US states move toward uniform graduation rate reporting

Comparing graduation rates from one state to the next or even one school to another can be as difficult as trying to help your children with their math homework.

That challenge is expected to go away within the next five years, with US Education Secretary Margaret Spellings proposing new rules that would require states to assign each student a unique ID number. This will facilitate tracking from the time a student enters 9th grade until he graduates or drops out of school.

Spellings' call – which mirrors an agreement from the National Governors Association – will force every district to face up to the reality of a more scientific graduation rate, and quit hiding behind more positive estimates.

Washington state assigned a unique ID to every student four years ago, so this year's senior class will be the first with four years of data, so the 2008 graduation rate will be based on the method Spellings wants to mandate for all states.

State officials don't know if the new method will help or hurt Washington's steady 70% on-time graduation rate, said Joe Willhoft, director of assessment for the Washington Office of the Superintendent of Public Instruction.

But, Willhoft adds, the point of the effort is to come up with a number that tells the truth.

One of the facts covered up by graduation rate estimates is that only about one half of minorities graduate from high school, while those without a diploma face a bleak future. No Child Left Behind was supposed to focus on the inequalities in the nation's public schools, but has done little to improve graduation rates.

The federal government has offered grants to improve state education departments' data systems, which may be used to pay for a system to track students by unique IDs, said US Education Department spokesman Chad Colby. The federal government gave a total of US$62.2 million to 13 states in 2007 for data systems, which can cost millions.

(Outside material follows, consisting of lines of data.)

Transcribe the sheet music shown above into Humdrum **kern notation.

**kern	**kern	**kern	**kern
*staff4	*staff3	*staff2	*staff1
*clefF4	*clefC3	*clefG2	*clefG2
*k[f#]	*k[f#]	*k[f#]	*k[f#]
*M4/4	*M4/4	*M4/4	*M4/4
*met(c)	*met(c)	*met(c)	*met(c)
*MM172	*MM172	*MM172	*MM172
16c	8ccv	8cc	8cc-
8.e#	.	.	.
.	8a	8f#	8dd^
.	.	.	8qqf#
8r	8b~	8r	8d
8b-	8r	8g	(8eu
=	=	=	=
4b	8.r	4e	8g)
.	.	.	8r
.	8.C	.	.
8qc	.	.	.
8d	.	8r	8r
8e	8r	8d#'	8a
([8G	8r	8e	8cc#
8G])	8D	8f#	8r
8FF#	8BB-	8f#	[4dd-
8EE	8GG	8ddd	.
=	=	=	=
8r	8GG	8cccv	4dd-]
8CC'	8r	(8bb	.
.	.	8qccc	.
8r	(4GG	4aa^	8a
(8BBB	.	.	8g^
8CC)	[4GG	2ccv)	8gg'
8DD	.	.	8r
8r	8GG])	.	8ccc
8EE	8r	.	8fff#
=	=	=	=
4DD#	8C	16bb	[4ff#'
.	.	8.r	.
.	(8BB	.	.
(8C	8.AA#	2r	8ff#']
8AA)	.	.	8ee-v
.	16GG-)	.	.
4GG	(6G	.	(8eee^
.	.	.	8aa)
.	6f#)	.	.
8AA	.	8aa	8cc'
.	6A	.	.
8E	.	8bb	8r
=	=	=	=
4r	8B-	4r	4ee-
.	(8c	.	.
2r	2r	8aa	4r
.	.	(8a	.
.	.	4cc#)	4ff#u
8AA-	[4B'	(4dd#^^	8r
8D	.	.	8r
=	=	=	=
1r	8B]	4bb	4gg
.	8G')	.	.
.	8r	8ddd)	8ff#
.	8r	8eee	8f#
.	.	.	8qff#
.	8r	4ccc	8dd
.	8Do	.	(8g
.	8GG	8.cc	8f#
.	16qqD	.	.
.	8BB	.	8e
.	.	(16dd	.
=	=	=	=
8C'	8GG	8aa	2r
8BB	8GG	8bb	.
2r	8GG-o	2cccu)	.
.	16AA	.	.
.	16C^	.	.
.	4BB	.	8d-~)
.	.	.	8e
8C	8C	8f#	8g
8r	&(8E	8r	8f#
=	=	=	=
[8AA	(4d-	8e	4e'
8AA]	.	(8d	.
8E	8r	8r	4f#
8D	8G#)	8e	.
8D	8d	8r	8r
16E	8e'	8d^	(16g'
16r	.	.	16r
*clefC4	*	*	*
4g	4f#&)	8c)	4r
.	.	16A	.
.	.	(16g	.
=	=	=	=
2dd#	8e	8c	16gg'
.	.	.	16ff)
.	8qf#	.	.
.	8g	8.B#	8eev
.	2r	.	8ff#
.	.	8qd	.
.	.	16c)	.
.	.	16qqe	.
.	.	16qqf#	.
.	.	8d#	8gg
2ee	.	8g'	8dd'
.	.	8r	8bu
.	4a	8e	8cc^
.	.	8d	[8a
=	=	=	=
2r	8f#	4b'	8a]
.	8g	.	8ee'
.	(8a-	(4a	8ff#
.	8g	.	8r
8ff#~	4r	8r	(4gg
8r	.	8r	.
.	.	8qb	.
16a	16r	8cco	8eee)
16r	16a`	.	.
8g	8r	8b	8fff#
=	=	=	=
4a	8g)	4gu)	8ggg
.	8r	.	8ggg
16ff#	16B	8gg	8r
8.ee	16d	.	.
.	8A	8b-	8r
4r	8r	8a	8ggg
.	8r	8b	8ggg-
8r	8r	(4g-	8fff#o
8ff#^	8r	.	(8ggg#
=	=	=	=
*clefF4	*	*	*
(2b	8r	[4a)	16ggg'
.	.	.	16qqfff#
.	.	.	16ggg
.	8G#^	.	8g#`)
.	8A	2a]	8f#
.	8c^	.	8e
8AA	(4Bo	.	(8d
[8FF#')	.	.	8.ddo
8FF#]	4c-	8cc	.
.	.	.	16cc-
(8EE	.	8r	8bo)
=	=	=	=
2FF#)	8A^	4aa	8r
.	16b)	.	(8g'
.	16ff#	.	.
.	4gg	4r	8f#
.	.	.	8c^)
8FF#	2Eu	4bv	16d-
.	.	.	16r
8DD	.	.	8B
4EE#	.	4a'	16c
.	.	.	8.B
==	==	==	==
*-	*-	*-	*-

New York is also in the process of adopting the new approach, and state officials expect the more accurate numbers will be significantly lower in some cases because many schools used an index that didn't account for students who dropped out in ninth and tenth grades.

Spellings' proposal mandates calculating graduation rates by following each 9th grader for four years in every state by the 2013-14 school year.

“Her approach allows one year to prepare and four years to implement, which is a reasonable approach,” said Willhoft of Washington state.